2011-08-13 | 〆死刑廃止への招待

 本連載は「死刑廃止への招待」と題されているように、死刑廃止を説得するのではなく、死刑制度は当然/やむを得ないと考える方々―おそらく日本国民の大部分―に、死刑廃止とはどんなことかしばし考えていただけるようご招待しようというもので、全体として不特定多数の方々への手紙のような形をとっています。
 
 近年、死刑存廃の議論はすでに出尽くしたとか、しょせん水かけ論争であるとか言われ、存廃の議論よりも死刑制度の運用実態を知ることの方が重要であるというような議論(死刑実態論)も見られるようになってきました。
 たしかに死刑存廃の論争には長い歴史があり、その主要な論拠は出尽くした観もありますが、そのわりに死刑廃止の意義は十分に理解されていないように見えます。そうした中で、存廃の議論を棚上げして死刑実態論へ移行しようというのは、結局死刑廃止を先送りする姿形を変えた新手の死刑存置論ではないかと疑われます。
 国際的に見ると、本文でも改めて取り上げるように、死刑廃止はすでに法(国際法)として確立されつつあり、あらゆる犯罪について死刑を廃止した国も90カ国を超えています。
 まだ死刑を存置している約60ほどの国の中でも、毎年死刑執行を継続していると見られる国は、日本を含め20数カ国にとどまると推定されています。
 日本も自ら加盟する国際連合(国連)から従来たびたび死刑廃止を勧告されてきていますが、政府は国民世論を楯に拒否し続けているばかりか、2007年以降国連総会でほぼ連年採択されている全世界における死刑執行停止を呼びかける決議にも反対票を投じ続けています。
 こうした国際環境と国内事情との著しい乖離の中、死刑廃止を検討することすら事実上タブーとされたまま、くじで選ばれた一般国民が裁判官とともに重罪事件を審理し、死刑判決にも直接に関与する裁判員制度が2009年度からスタートしました。
 この制度の下では、一般国民が自ら同胞に死刑を言い渡す“覚悟”が強調される一方で、死刑廃止については全く論外のこととされています。ここにはこの制度を通じて死刑という二文字を国民に改めて体で覚えさせようという隠された国策的狙いも透けて見えています。
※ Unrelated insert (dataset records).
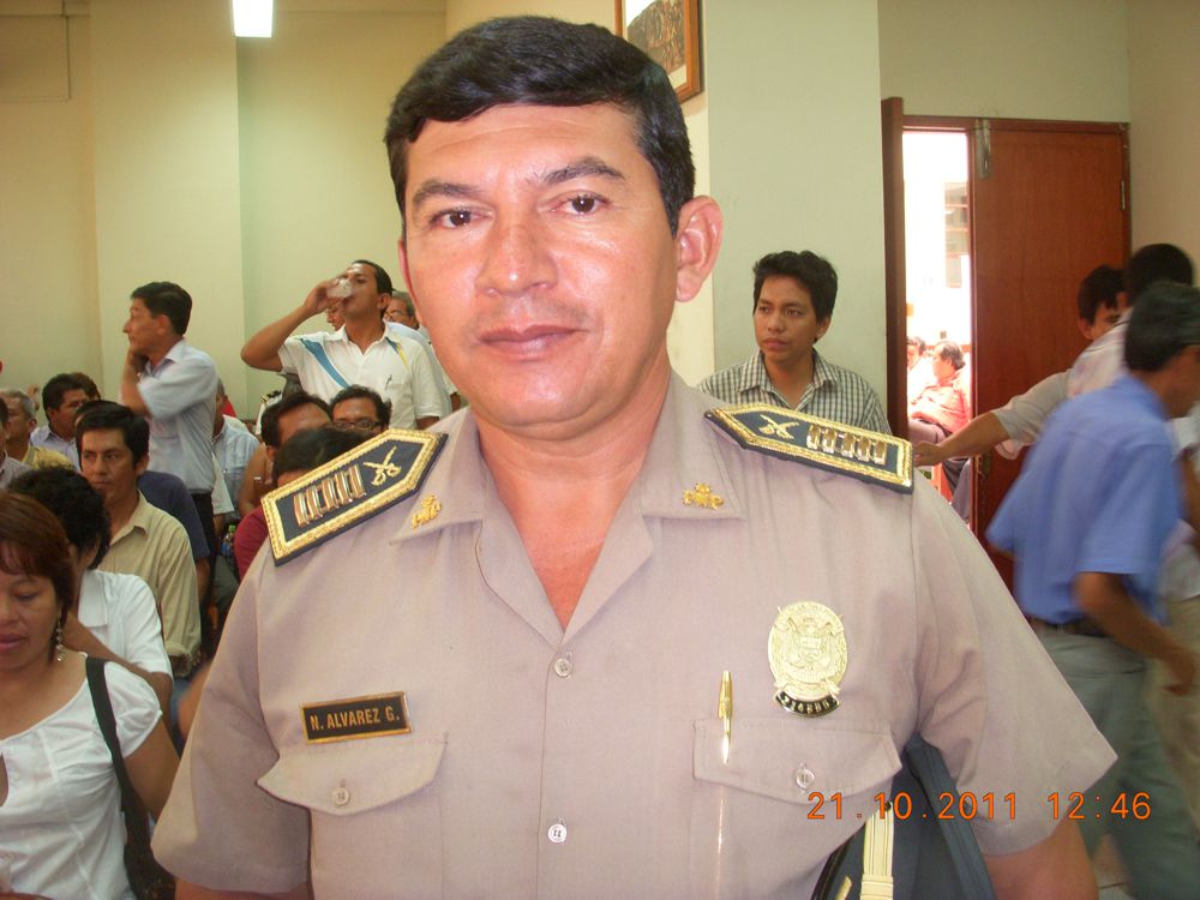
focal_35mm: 38
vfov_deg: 37.7
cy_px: 450
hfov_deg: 49.0
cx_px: 600
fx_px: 1317
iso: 200
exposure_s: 1/15
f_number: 3.3
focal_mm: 6.3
 そんな状況の中で、本連載は単なる死刑存廃論でも、また近時流行の死刑実態論でもなく、「死刑廃止」について正面から考える機会を持っていただこうとの意図から企画されました。
 初めに述べたように、本連載は死刑廃止の説得の書ではないので、一方的に死刑廃止を情宣するのではなく、まず第1話から第6話で死刑廃止の積極的な理由を紹介・検討した後、第7話から第13話では死刑存置の側からの反問に応答するという形式で叙述していきます。そして、最後の第14話では実際に死刑廃止のプロセスはどうなっていくのか、あり得る道筋を具体的にお示しします。
 
 読者の皆様は本連載によって死刑廃止を説得される必要はありませんが、本連載を通じて死刑廃止について真剣に考える時間を持っていただけたならば、筆者としてはその目的を達成したことになります。
 なお、すでに死刑廃止の考えを固めている読者にとって本連載は釈迦に説法となるかもしれません。ただ、本連載では従来の死刑廃止論に内在していたある種の脆弱性を補うような試みにもいくつか挑戦していますので、そうした限りではご参考になる点もあろうかと思います。